▶ _Directive_
Return the whole listing, line for line, without the pictures in it.
(Provided data)
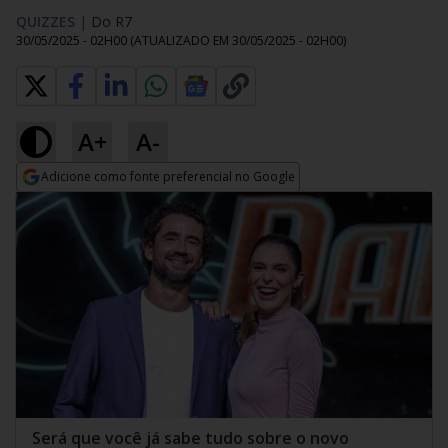
QUIZZES
|
Do R7
30/05/2025 - 02H00
(ATUALIZADO EM
30/05/2025 - 02H00
)
A+
A-
Adicione como fonte preferencial no Google
Opens in new window
Será que você já sabe tudo sobre o novo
(End Provided data)
▶ _Task result_
QUIZZES
|
Do R7
30/05/2025 - 02H00
(ATUALIZADO EM
30/05/2025 - 02H00
)
A+
A-
Adicione como fonte preferencial no Google
Opens in new window
Será que você já sabe tudo sobre o novo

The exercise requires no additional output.